Based on age and temperature a child should see a healthcare provider right away:
- If a child younger than 3 months is running any grade of fever
- If a child between 3 months and 3 years has a temperature above 102.2F and appears ill – remember teething can also cause a slight increase in temperature
- A child of any age that has a temperature at or above 104.5F
- Additionally, since dehydration is a potential side effect of fever, watch your child for the following: dry mouth, lack of urine or wet diapers for 6 to 8 hours (or only a small amount of really dark urine), dry skin, lethargy, irritability, fatigue or with an older child, dizziness. These signs of dehydration may be a concern and the child should be seen by a healthcare professional; especially if they are unable to keep down clear fluids.

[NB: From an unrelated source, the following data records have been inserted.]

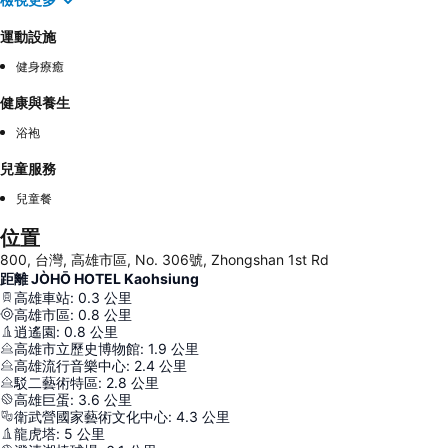
運動設施
健身療癒
健康與養生
浴袍
兒童服務
兒童餐
位置
800, 台灣, 高雄市區, No. 306號, Zhongshan 1st Rd
距離 JÒHŌ HOTEL Kaohsiung
高雄車站
:
0.3
公里
高雄市區
:
0.8
公里
逍遙園
:
0.8
公里
高雄市立歷史博物館
:
1.9
公里
高雄流行音樂中心
:
2.4
公里
駁二藝術特區
:
2.8
公里
高雄巨蛋
:
3.6
公里
衛武營國家藝術文化中心
:
4.3
公里
龍虎塔
:
5
公里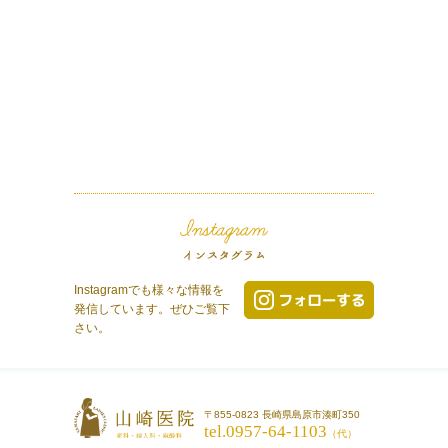
Instagramでも様々な情報を
発信しています。ぜひご覧下
さい。
〒855-0823 長崎県島原市湊町350
tel.0957-64-1103
（代）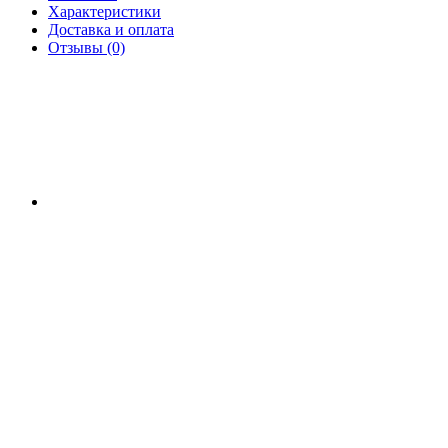
Характеристики
Доставка и оплата
Отзывы (0)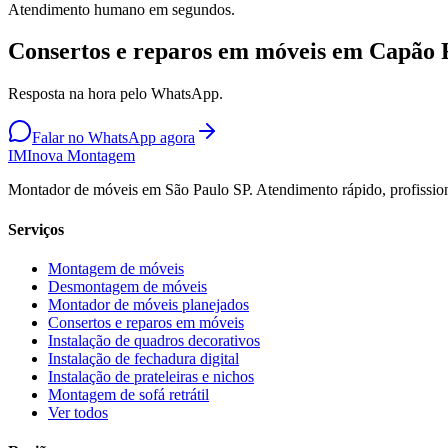
Atendimento humano em segundos.
Consertos e reparos em móveis em Capão
Resposta na hora pelo WhatsApp.
Falar no WhatsApp agora
IM
Inova Montagem
Montador de móveis em São Paulo SP. Atendimento rápido, profission
Serviços
Montagem de móveis
Desmontagem de móveis
Montador de móveis planejados
Consertos e reparos em móveis
Instalação de quadros decorativos
Instalação de fechadura digital
Instalação de prateleiras e nichos
Montagem de sofá retrátil
Ver todos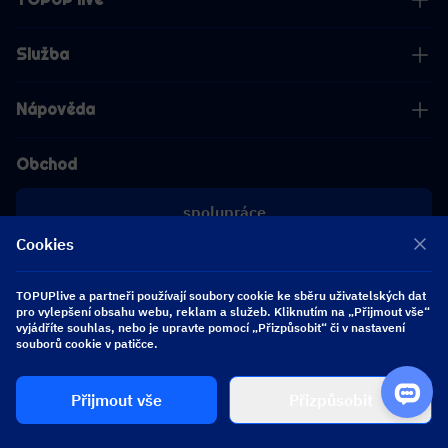
Služba
Nápověda
Obchod
spolupráce
Cookies
[email protected]
[email protected]
TOPUPlive a partneři používají soubory cookie ke sběru uživatelských dat
pro vylepšení obsahu webu, reklam a služeb. Kliknutím na „Přijmout vše“
vyjádříte souhlas, nebo je upravte pomocí „Přizpůsobit“ či v nastavení
Sledujte nás
souborů cookie v patičce.
Přijmout vše
Přizpůsobit
Copyright 2026 SEA WHALE TECHNOLOGY PTE.LTD. All Rights Reserved.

- In children that are under the age of 5 years a fever can also lead to a seizure, known as a febrile seizure. While this can be frightening it will typically have no lasting effects. During a seizure the child should be on their side or with their stomach to the ground and contact your healthcare provider as soon as it stops.
The Chiropractic Factor
Your Family Wellness Chiropractor is one of the healthcare professionals that recognizes and supports the body’s natural ability to fight off infection. The immune system, like all over bodily systems, is controlled by the central nervous system via the spinal cord, which is housed in the spine. Your Doctor of Chiropractic helps keep the spine aligned allowing messages to travel without interruption from the brain to the rest of the body.
A fever is a natural part of your child’s immune system. When your child’s immune system is functioning at its absolute best it will fight off most foreign invaders so swiftly that they will have no outward effect at all. However, when necessary your child’s immune system will raise their temperature to create a hostile environment for that invader. It’s how a properly functioning body functions.